=== Exercise tasks ===
1: Answer these questions from the online learning text:
(a) How much memory does online learning use per update?
(b) What regret does a good online algorithm achieve for convex losses?
(c) What does batch learning require in order to update a model?
2: Reproduce the stretch of the online learning text from "Update model one" through "hypothesis in hindsight.", swapping "streaming data" for "live data".
3: Carry the online learning text forward with the next part, starting after its final line.

=== Extract ===

Online Learning Theory

Online learning is a machine learning paradigm where models update incrementally as new data arrives, rather than requiring full retraining on the entire dataset. This is essential for streaming applications, real-time systems, and scenarios where data distribution changes over time.

Core Concepts

Batch vs Online Learning

Batch Learning:

Train on entire dataset at once
O(n) memory for n samples
Requires full retraining for updates
Suitable for static datasets

Online Learning:

Update model one sample at a time
O(1) memory per update
Incremental updates without retraining
Suitable for streaming data

The Regret Framework

Online learning is analyzed using regret: the difference between the learner's cumulative loss and the best fixed hypothesis in hindsight.

Regret_T = Σ_{t=1}^T l(ŷ_t, y_t) - min_h Σ_{t=1}^T l(h(x_t), y_t)

A good online algorithm achieves sublinear regret: O(√T) for convex losses.

Online Gradient Descent

The fundamental online learning algorithm:

w_{t+1} = w_t - η_t ∇l(w_t; x_t, y_t)

=== Dataset content ===
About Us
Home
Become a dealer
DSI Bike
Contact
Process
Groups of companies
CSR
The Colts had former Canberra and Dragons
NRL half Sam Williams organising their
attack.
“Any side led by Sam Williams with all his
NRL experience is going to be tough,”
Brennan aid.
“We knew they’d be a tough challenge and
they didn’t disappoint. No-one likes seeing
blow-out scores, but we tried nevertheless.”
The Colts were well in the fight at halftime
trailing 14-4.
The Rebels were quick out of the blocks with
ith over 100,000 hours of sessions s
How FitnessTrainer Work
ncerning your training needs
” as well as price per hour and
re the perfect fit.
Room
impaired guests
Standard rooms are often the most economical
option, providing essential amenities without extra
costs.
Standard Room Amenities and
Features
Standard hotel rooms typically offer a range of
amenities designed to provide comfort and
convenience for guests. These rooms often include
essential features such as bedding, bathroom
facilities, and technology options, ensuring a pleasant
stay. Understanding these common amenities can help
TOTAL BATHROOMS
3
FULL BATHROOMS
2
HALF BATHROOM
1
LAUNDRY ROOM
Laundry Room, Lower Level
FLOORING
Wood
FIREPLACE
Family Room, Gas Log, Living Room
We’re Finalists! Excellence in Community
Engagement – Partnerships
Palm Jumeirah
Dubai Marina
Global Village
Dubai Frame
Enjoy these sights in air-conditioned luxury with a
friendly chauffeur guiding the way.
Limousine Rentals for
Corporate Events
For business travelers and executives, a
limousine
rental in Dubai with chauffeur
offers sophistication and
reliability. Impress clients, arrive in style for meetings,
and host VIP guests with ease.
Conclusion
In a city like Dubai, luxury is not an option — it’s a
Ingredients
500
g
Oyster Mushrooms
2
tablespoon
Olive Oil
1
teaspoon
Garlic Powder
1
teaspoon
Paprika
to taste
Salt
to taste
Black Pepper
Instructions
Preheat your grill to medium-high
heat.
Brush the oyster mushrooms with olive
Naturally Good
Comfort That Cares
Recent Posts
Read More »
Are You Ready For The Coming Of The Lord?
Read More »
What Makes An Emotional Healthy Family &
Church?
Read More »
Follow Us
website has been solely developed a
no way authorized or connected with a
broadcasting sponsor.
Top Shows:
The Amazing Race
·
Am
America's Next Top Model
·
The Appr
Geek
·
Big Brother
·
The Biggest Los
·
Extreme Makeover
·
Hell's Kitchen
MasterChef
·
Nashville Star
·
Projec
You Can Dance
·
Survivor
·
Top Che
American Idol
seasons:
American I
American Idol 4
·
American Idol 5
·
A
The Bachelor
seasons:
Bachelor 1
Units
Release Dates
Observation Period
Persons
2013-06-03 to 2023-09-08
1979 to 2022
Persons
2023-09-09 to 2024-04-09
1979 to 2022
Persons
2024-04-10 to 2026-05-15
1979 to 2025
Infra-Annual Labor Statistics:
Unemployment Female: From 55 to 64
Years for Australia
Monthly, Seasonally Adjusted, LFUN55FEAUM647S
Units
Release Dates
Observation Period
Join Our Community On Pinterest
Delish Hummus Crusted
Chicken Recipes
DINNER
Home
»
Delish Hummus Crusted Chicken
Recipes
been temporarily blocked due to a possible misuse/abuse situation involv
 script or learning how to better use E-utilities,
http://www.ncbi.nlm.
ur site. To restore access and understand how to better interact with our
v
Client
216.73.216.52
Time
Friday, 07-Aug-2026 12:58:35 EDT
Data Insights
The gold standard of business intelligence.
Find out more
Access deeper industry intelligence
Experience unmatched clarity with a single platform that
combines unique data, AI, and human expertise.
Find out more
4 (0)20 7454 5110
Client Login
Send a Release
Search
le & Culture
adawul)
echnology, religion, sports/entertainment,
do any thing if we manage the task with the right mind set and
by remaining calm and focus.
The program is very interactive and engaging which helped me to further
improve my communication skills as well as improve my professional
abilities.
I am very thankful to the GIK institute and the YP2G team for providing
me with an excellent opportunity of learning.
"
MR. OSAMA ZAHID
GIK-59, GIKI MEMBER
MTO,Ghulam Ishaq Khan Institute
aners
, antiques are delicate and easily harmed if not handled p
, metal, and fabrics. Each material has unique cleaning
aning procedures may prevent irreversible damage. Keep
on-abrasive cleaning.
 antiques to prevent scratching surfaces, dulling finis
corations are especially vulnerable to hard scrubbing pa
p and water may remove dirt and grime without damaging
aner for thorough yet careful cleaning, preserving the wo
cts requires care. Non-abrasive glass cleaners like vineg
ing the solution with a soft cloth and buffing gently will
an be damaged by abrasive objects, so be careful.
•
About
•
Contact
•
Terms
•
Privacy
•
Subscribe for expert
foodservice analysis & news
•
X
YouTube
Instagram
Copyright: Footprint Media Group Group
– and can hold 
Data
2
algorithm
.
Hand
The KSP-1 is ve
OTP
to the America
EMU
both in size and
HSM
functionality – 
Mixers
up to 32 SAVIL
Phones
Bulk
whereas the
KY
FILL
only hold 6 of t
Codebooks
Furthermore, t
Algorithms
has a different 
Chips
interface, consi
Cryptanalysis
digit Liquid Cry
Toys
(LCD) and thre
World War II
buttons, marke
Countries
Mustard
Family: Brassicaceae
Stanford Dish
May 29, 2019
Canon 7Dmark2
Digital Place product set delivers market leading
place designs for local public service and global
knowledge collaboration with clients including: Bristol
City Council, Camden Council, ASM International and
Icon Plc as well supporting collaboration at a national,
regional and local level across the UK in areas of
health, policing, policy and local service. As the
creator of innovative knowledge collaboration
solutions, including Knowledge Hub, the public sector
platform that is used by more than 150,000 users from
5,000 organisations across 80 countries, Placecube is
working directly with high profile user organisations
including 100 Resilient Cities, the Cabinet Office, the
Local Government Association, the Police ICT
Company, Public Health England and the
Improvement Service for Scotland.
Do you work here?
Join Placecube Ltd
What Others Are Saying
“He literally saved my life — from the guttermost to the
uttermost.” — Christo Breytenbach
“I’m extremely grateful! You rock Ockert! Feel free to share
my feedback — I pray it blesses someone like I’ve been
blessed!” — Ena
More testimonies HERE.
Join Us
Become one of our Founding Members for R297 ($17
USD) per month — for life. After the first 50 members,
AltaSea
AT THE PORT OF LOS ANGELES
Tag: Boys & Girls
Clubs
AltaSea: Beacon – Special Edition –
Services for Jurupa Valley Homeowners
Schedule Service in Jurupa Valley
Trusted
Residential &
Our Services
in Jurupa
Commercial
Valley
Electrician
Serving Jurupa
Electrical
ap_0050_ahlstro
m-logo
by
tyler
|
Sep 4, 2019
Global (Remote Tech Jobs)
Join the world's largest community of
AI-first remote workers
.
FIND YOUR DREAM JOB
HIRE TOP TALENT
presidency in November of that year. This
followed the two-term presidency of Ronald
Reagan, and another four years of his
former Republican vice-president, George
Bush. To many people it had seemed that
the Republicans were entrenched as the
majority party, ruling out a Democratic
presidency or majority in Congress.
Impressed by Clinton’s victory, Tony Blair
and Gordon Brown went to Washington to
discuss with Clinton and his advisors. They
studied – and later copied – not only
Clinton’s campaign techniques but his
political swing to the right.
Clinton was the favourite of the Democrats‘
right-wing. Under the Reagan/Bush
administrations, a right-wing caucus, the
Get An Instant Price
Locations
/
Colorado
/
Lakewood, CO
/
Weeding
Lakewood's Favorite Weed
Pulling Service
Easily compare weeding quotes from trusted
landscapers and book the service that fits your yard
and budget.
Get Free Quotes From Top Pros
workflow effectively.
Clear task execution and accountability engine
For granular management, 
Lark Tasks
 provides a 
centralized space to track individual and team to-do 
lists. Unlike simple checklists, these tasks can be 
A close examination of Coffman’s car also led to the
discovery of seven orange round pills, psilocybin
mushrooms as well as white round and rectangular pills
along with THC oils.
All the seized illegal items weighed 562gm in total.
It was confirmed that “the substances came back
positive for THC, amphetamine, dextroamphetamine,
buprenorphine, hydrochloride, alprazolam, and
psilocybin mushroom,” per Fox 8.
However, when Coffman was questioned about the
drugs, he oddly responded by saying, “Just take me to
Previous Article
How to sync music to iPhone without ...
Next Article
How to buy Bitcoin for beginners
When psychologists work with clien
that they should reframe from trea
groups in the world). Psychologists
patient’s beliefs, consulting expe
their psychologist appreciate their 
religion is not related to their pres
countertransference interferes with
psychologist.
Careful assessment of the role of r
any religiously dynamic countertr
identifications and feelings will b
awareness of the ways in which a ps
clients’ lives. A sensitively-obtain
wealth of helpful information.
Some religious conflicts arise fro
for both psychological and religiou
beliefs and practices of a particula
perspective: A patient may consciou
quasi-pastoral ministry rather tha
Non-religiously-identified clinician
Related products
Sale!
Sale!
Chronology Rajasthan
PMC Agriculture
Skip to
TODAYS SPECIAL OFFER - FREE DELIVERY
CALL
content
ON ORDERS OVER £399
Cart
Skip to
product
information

=== Answers for each item ===
1:
(a) O(1) memory per update.
(b) Sublinear regret: O(√T).
(c) Full retraining.

2:
Update model one sample at a time
O(1) memory per update
Incremental updates without retraining
Suitable for live data

The Regret Framework

Online learning is analyzed using regret: the difference between the learner's cumulative loss and the best fixed hypothesis in hindsight.

3:
Learning Rate Schedules

Schedule	Formula	Use Case
Constant	η_t = η_0	Stationary distributions
Inverse	η_t = η_0 / t	Convex, bounded gradients
Inverse Sqrt	η_t = η_0 / √t	Strongly convex losses
AdaGrad	η_{t,i} = η_0 / √(Σ g²_{s,i})	Sparse features

Implementation in Aprender

use aprender::online::{
    OnlineLearner, OnlineLearnerConfig, OnlineLinearRegression,
    LearningRateDecay,
};

// Configure online learner
let config = OnlineLearnerConfig {
    learning_rate: 0.01,
    decay: LearningRateDecay::InverseSqrt,
    l2_reg: 0.001,
    ..Default::default()
};

let mut model = OnlineLinearRegression::with_config(2, config);

// Incremental updates
for (x, y) in streaming_data {
    let loss = model.partial_fit(&x, &[y], None)?;
    println!("Loss: {:.4}", loss);
}

Concept Drift

Real-world data distributions change over time. Concept drift occurs when the relationship P(Y|X) changes, degrading model performance.

Types of Drift

Sudden Drift: Abrupt distribution change (e.g., system upgrade)
Gradual Drift: Slow transition between concepts
Incremental Drift: Continuous small changes
Recurring Drift: Cyclic patterns (e.g., seasonality)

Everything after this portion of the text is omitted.